Dotlympics 2012: Day 2


I was glad that I had Freeview for the Beijing Olympics. It was a revolution for my Olympic watching ambitions (chiefly: watching a load of Olympics). But four years have now passed and frankly that seems like a long time. For those wealthy herberts with Sky or Freesat or the like, there are now tens of dedicated Olympic sport channels so that you can watch uninterrupted coverage of whatever sport you like. Of course, you can also use the BBC website for that, using their really rather spiffy new live player. But I just can't get into doing it.

I am quickly realising that the Olympics is sport pick 'n' mix. I'd frankly love to watch the men's table tennis which is, as I write this, taking place and available to watch on the BBC website with live commentary by Reginald Bosanquet. Probably live from the Royal Albert Hall or on the Cutty Sark's poop deck or a similar venue somewhere else magnificently incongruous. However, if I were to take this cherry-picking approach I would have missed out on the men's volleyball or the kayak slalom events, both of which I watched this morning. I don't really know the rules of either of these sports - I know the basic aims but not the fine details which could very possibly make all the difference as to who wins the thing - but I was quite willing to get involved in them. Particularly as both featured entrants from Team GB, which saved me the bother of even having to work out which team to support.

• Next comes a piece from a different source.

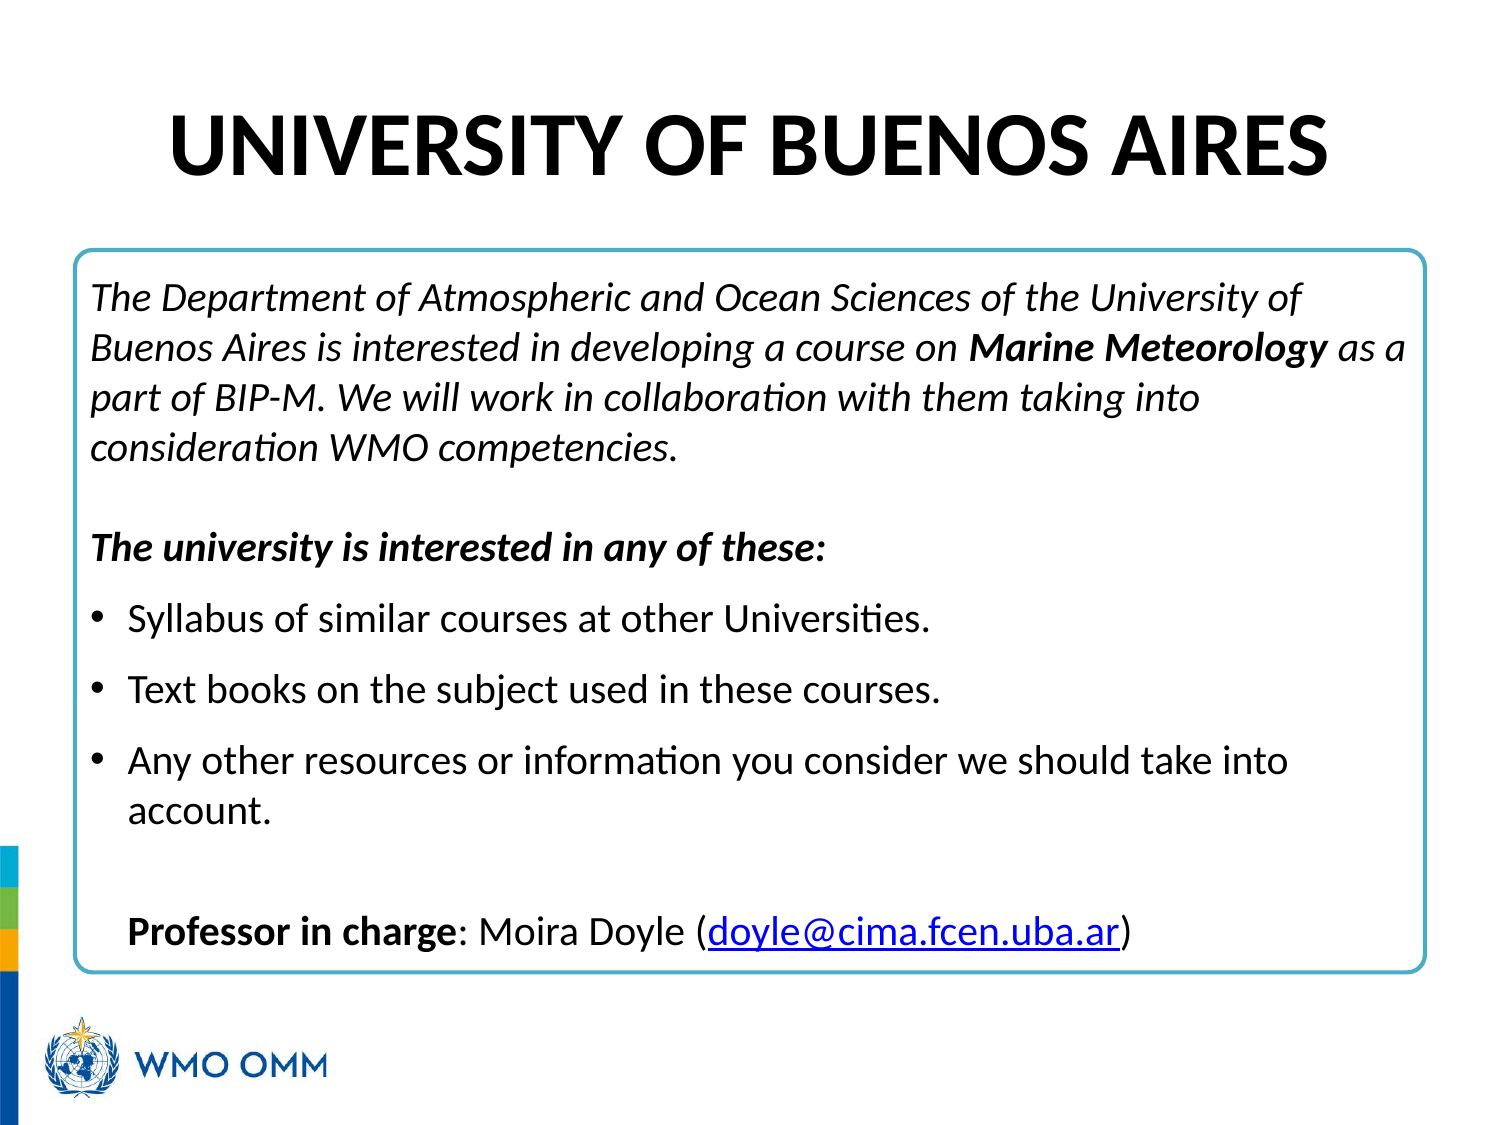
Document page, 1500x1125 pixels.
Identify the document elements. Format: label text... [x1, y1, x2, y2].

Team GB haven't, so far, done very well in any sport I have seen. We even got pegged back in the ladies' team archery by Russia after a promising start. Quite grotesquely disrespectful, that, considering it took place in the proud surroundings of Lord's cricket ground. It's like your French exchange student beating you at darts in Gyles Brandreth's front room.

However, I'm happy to just be able to see any of it. Regardless of who wins or what sport it is that Jake Humphrey decides to beam into my face this afternoon, this truly is the greatest show on Earth for the sports lover. The facts that Team GB are dropping like flies left, right and centre or that people who live in solid gold houses are able to watch a live feed of the women's changing rooms at the Aquatic Centre with live commentary from the Duke of York, are of supreme disinterest to me. If I got hooked on the Olympic cycling then I damn near might miss the fencing. Where's the fun in that?